More mess equals more stress
Experts finds the solutions to deal with mental stress due to cluttering
By Erin Conners
Students wanting to tackle their cluttered living spaces should forget about perfection and focus on what works for them, experts say.
Khaled Bayyari, a first-year business student diagnosed with attention deficit hyperactivity disorder, moved out of his tiny studio apartment in Gastown last semester because he couldn’t get anything done at home.
“The kitchen, and bedroom, my workstation were all in the same room and yeah, it wasn’t a fun time,” said Bayyari.
Rising housing costs have put pressure on the amount of space students can afford. The average rent-per-square-foot in Metro Vancouver increased 14 per cent over the past year for available rentals, according to online rental listing data compiled by Liv Strategies Inc. The average asking rent was $2,208 for an unfurnished, one-bedroom unit for March 2023, compared to $1,856 in March 2022.
Although the Hastings-Sunrise basement suite Bayyari moved into has more space, he said he still struggles to keep it tidy.
“Sometimes I fall into that trap of, like, I don’t want to do the dishes today,” Bayyari said. “If my room isn’t clean, if I have a big pile of laundry on my bed, I’m gonna think about it all day and I’m not going to be able to put my 100 per cent in.”
Dr. Sheila Woody, a psychologist and University of British Columbia professor, said although more research needs to be done, clutter is stressful and distracting when someone desires a tidy home.
Woody said conditions like depression can hinder someone’s ability to take care of their space because of “really low energy levels and low motivation.”

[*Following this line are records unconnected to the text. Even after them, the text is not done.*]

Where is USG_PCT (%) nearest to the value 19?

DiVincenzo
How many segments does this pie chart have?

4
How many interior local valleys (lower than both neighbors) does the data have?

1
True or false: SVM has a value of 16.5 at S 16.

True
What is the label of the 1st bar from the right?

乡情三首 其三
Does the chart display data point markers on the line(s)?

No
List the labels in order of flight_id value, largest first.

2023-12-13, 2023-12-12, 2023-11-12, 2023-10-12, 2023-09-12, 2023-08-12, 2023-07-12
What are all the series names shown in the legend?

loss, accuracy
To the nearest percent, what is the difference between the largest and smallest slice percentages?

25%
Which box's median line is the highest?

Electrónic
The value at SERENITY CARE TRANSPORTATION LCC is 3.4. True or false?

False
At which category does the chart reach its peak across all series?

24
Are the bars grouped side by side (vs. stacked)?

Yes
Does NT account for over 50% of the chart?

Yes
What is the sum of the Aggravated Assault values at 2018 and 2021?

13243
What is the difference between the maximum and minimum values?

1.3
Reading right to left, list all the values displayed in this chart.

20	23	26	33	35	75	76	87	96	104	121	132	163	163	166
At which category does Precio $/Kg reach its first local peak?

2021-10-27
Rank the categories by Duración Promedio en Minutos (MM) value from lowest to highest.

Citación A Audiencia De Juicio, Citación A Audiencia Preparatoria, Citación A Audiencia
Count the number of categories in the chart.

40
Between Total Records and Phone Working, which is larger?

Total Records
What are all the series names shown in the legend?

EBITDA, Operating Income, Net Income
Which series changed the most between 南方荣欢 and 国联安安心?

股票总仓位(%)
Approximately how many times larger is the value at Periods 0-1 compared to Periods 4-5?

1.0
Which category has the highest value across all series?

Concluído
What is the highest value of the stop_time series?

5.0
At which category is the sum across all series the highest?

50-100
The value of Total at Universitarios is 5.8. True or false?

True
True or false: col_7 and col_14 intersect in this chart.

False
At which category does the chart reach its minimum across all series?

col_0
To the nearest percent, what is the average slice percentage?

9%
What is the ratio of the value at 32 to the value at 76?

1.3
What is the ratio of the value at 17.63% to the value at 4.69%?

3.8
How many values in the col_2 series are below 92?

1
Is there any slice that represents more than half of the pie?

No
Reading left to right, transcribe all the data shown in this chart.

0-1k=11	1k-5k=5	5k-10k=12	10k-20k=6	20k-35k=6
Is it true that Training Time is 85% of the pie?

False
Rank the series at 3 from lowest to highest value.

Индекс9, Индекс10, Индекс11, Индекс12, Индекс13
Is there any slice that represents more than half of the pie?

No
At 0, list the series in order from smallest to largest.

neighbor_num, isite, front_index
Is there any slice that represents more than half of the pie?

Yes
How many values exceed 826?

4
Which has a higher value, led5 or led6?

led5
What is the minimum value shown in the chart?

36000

Sixty-eight per cent of Canadian post-secondary students who experienced depression said that it negatively impacted their academic performance, according to the 2022 National College Health Assessment survey.
Woody said the heightened stress of exam periods can create similar problems for all students because prioritizing what to do becomes more challenging.
While it is difficult to manage clutter in small spaces, Woody said different people have different ideal living environments.
“As long as the home is safe, then people should be able to kind of choose the aesthetic that works for them,” Woody said. “The idea that your home should look a certain way might create stress, or shame or embarrassment when people come over, if the reality is it’s just hard to live that way in that amount of space.”
Anna Dolgopola, a home organizer and second-year marketing management student, said that people can set themselves up for success by organizing their space in a way that is easy for them to maintain.
“If you hate folding socks or t-shirts, just don’t do that,” Dolgopola said. “There’s no point in creating something that looks good and feels good, but then it’s going to become messy in few days just because you’re not into it.”
Dolgopola said organizing items by categories and using drawers to keep things out of sight helps prevent the distractions of visible clutter.
“Like all my shirts might not be folded. Sometimes I’m so tired I just don’t do that. But all these shirts are all in one drawer. They’re messy there, but they’re there only in this drawer, not anywhere else in my room,” Dolgopola said.
“Even if it’s cluttered inside the drawers, it’s better than when it’s cluttered outside.”